[Extracted page text data]
§ §
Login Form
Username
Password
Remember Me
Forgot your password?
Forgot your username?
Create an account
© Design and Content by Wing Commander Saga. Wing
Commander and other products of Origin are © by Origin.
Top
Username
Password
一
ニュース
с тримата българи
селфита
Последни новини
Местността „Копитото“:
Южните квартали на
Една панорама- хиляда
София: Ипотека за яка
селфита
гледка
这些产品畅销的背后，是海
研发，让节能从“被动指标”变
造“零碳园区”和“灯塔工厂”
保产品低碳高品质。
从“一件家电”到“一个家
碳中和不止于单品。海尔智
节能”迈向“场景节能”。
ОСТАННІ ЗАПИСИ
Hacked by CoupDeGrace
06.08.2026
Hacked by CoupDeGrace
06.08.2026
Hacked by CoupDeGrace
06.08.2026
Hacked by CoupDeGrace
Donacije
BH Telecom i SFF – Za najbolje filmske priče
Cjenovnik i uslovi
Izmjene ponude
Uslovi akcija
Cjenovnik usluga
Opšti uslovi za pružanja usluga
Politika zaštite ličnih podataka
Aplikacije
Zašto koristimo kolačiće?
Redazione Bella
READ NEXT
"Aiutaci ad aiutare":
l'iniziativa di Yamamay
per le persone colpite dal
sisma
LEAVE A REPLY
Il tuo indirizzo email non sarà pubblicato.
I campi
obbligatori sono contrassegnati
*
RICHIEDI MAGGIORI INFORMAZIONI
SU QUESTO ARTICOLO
§ §
_Task instructions:_ Can you rewrite the listing above, swapping "Hacked" for "Defaced" wherever it occurs and leaving every other line unchanged?

_Problem solution:_
Login Form
Username
Password
Remember Me
Forgot your password?
Forgot your username?
Create an account
© Design and Content by Wing Commander Saga. Wing
Commander and other products of Origin are © by Origin.
Top
Username
Password
一
ニュース
с тримата българи
селфита
Последни новини
Местността „Копитото“:
Южните квартали на
Една панорама- хиляда
София: Ипотека за яка
селфита
гледка
这些产品畅销的背后，是海
研发，让节能从“被动指标”变
造“零碳园区”和“灯塔工厂”
保产品低碳高品质。
从“一件家电”到“一个家
碳中和不止于单品。海尔智
节能”迈向“场景节能”。
ОСТАННІ ЗАПИСИ
Defaced by CoupDeGrace
06.08.2026
Defaced by CoupDeGrace
06.08.2026
Defaced by CoupDeGrace
06.08.2026
Defaced by CoupDeGrace
Donacije
BH Telecom i SFF – Za najbolje filmske priče
Cjenovnik i uslovi
Izmjene ponude
Uslovi akcija
Cjenovnik usluga
Opšti uslovi za pružanja usluga
Politika zaštite ličnih podataka
Aplikacije
Zašto koristimo kolačiće?
Redazione Bella
READ NEXT
"Aiutaci ad aiutare":
l'iniziativa di Yamamay
per le persone colpite dal
sisma
LEAVE A REPLY
Il tuo indirizzo email non sarà pubblicato.
I campi
obbligatori sono contrassegnati
*
RICHIEDI MAGGIORI INFORMAZIONI
SU QUESTO ARTICOLO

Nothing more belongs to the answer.